Em sua excelente coletânea de artigos, “A anatomia de John Gray”, o filósofo ateu dispara contra os ateus militantes que agem como fundamentalistas justamente porque têm a certeza de estarem respaldados pela Razão e a Ciência:

“Os ateus evangélicos nunca duvidam de que a vida humana pode ser transformada se todos aceitarem o ponto de vista deles e sempre estão seguros de que um modo de vida – o deles, adequadamente – é o certo para todos”

Quer uma prova fresquinha dos perigos do fundamentalismo ateu?

Os jornais de todo mundo estão noticiando que o feroz ateu Richard Dawkins usou seu twitter para defender o aborto de crianças com Síndrome de Down. O cientista afirmou que uma mãe que diagnostica o filho com a síndrome, “deveria abortar e tentar novamente. Seria imoral para trazê-lo para o mundo, se você tem a escolha”.

Em uma das respostas, o católico Aidan McCourt perguntou-lhe: “994 seres humanos com síndrome de Down deliberadamente mortos antes do nascimento na Inglaterra e no País de Gales em 2012. Isso que é civilizado?”

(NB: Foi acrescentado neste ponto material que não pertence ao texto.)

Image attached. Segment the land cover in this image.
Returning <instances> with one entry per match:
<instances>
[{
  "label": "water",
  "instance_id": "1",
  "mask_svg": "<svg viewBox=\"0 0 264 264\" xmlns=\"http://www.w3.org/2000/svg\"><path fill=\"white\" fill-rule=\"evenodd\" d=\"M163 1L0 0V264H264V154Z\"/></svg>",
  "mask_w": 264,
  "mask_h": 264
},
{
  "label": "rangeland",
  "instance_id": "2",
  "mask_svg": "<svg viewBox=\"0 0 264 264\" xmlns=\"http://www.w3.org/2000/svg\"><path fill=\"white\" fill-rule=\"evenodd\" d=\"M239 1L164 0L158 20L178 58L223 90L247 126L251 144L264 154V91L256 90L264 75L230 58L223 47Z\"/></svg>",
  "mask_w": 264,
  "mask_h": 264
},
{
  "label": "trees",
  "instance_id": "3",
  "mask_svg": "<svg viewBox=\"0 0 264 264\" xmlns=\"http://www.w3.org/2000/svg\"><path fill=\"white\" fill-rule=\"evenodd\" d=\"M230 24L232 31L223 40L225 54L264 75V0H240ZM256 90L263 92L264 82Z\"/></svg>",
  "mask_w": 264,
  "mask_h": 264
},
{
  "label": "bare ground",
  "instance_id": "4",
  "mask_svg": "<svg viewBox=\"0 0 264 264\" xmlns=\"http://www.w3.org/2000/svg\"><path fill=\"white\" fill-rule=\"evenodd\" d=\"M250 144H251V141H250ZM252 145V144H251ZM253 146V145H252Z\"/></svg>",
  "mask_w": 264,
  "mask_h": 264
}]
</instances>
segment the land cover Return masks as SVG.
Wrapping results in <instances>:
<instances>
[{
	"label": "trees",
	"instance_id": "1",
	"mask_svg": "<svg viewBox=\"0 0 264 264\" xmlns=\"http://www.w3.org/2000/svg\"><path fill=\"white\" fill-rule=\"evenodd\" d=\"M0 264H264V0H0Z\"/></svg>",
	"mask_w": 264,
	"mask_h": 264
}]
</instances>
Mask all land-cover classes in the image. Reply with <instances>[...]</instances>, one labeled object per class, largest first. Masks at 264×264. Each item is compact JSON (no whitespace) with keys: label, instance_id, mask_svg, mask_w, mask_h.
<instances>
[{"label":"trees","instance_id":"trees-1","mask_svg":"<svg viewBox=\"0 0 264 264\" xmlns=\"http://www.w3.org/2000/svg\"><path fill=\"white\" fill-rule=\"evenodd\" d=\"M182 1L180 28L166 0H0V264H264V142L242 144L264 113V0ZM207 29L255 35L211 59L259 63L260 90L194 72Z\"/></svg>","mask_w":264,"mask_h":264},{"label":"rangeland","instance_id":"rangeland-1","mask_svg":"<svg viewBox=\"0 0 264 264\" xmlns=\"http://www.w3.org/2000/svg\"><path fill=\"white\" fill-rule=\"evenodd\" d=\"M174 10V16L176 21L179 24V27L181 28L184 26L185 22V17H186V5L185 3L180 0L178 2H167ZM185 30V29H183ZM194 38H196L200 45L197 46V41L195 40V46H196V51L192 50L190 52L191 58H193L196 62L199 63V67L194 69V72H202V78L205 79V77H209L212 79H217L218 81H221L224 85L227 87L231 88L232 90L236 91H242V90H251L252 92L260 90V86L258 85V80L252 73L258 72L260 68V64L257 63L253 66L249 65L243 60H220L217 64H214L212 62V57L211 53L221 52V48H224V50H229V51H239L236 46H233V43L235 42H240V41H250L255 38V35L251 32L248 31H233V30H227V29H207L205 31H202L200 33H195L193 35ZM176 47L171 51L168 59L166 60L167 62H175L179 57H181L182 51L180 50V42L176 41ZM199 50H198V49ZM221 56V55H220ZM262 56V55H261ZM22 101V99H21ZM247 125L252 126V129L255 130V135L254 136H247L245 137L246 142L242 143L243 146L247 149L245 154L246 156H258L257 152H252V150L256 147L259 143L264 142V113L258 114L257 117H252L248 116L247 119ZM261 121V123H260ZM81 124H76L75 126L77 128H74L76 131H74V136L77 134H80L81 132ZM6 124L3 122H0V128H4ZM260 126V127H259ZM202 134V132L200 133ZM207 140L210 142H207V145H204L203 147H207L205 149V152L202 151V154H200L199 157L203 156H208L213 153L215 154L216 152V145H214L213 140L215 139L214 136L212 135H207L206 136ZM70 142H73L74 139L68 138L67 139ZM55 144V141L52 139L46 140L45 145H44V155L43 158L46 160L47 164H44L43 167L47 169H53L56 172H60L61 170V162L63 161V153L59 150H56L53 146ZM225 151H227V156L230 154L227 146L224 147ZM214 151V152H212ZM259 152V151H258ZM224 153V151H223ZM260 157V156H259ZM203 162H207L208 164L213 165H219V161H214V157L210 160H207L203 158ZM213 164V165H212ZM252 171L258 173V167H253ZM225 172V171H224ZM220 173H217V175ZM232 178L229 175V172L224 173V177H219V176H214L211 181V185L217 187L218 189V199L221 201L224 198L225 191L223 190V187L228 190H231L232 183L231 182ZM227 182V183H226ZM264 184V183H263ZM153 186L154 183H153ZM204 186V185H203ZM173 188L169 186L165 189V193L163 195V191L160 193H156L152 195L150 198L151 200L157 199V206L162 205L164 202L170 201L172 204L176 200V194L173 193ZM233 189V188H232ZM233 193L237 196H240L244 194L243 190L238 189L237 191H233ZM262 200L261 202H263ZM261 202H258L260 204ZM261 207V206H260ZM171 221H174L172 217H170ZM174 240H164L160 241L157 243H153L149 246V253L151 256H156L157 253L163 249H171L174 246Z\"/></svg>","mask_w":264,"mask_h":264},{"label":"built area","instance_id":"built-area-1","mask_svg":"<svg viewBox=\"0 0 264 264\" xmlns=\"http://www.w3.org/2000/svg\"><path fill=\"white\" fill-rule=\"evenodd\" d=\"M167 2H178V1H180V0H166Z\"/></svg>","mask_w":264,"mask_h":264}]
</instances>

Dawkins respondeu: “Sim, é muito civilizado. Esses são os fetos, diagnosticados antes que eles tenham sentimentos humanos”. Mais tarde, ele acrescentou: “Aprenda a pensar em formas não-essencialistas. A questão não é ‘é humano’, mas ‘ele pode sofrer? ‘”.

O utilitarismo é ética de comerciante, diria Marx. Tudo se resume ao cálculo: “Dá prazer? Tira o sofrimento?”. Não importa a questão “humana” nem a dignidade humana. 

Dawkins nega que indivíduos portadores de Down tenham sentimentos humanos, e que assim possam ser considerados humanos, e, consequentemente, tenham direitos humanos.

Eis o humanismo do ateísmo militante em estado bruto.

Outro ateu militante, Peter Singer, já havia negado o status de indivíduo humano a bebês com problemas de formação, fetos e até crianças com graves deficiências.

Singer, contudo, é um defensor radical da “causa animal”.

Peter Singer acha o aborto de bebês humanos uma coisa normal. Mas acha terrível que matemos animais para comer…

Não é por acaso que em seu primoroso artigo “Ateísmo evangélico, cristianismo secular”, John Gray faz o seguinte diagnóstico:

Dawkins fala muito da opressão perpetrada pela religião, que é bastante real. Ele dá menos atenção ao fato de que algumas das piores atrocidades dos tempos modernos foram cometidas por regimes que reivindicavam sanção científica para seus crimes.

Ora, não custa lembrar que a “eliminação de indivíduos defeituosos” era considerado um paradigma científico na Alemanha nazista. Dawkins se sentiria em casa?